*Job*: Precisely the lines from the one with "INIT_FLYING_DAY, 2085: 4 -> 1" through the end of the data, both included, must make up the response, each restated word for word.

*Record excerpts*:
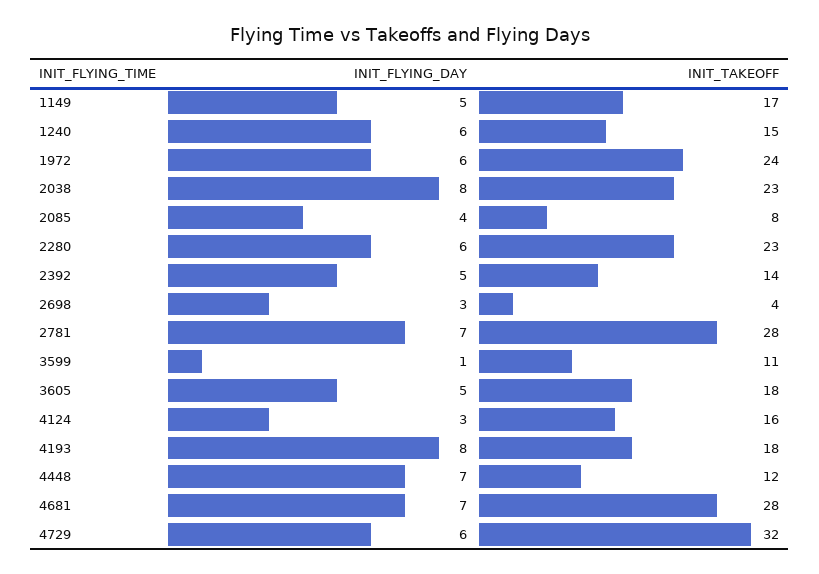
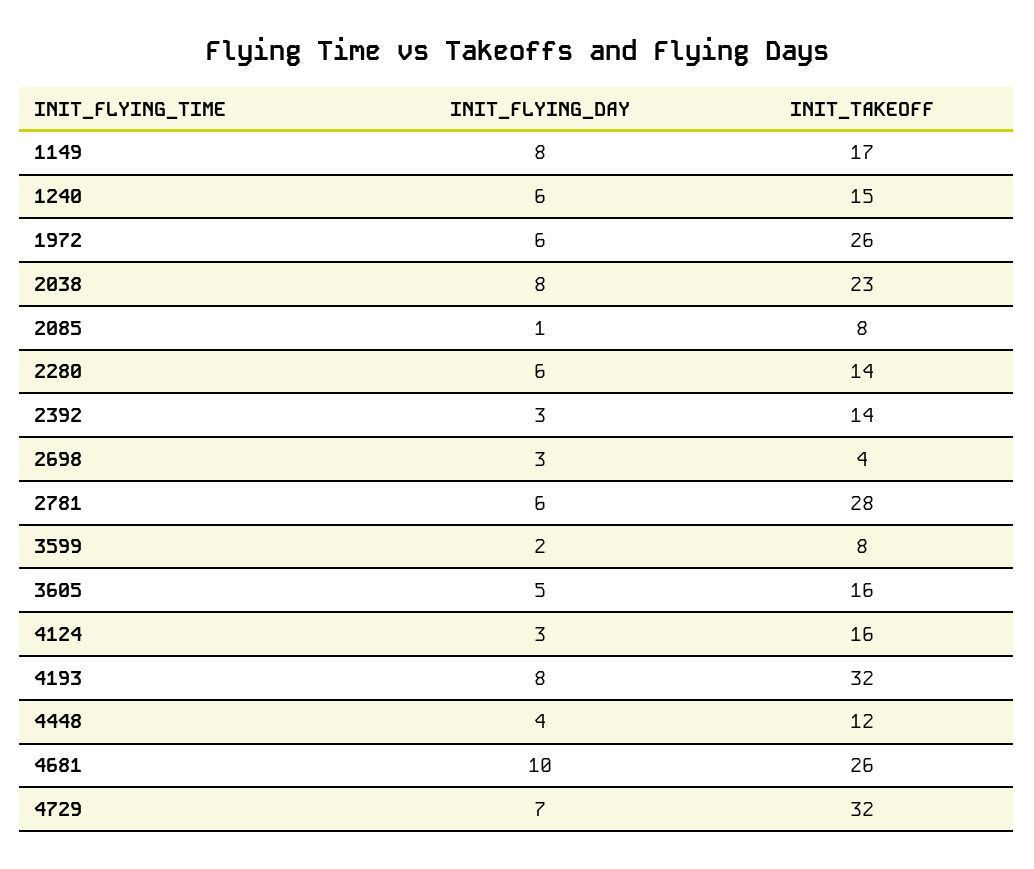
INIT_FLYING_DAY, 1149: 5 -> 8
INIT_TAKEOFF, 1972: 24 -> 26
INIT_FLYING_DAY, 2085: 4 -> 1
INIT_TAKEOFF, 2280: 23 -> 14
INIT_FLYING_DAY, 2392: 5 -> 3
INIT_FLYING_DAY, 2781: 7 -> 6
INIT_FLYING_DAY, 3599: 1 -> 2
INIT_TAKEOFF, 3599: 11 -> 8
INIT_TAKEOFF, 3605: 18 -> 16
INIT_TAKEOFF, 4193: 18 -> 32
INIT_FLYING_DAY, 4448: 7 -> 4
INIT_FLYING_DAY, 4681: 7 -> 10
INIT_TAKEOFF, 4681: 28 -> 26
INIT_FLYING_DAY, 4729: 6 -> 7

*Response to the task*:
INIT_FLYING_DAY, 2085: 4 -> 1
INIT_TAKEOFF, 2280: 23 -> 14
INIT_FLYING_DAY, 2392: 5 -> 3
INIT_FLYING_DAY, 2781: 7 -> 6
INIT_FLYING_DAY, 3599: 1 -> 2
INIT_TAKEOFF, 3599: 11 -> 8
INIT_TAKEOFF, 3605: 18 -> 16
INIT_TAKEOFF, 4193: 18 -> 32
INIT_FLYING_DAY, 4448: 7 -> 4
INIT_FLYING_DAY, 4681: 7 -> 10
INIT_TAKEOFF, 4681: 28 -> 26
INIT_FLYING_DAY, 4729: 6 -> 7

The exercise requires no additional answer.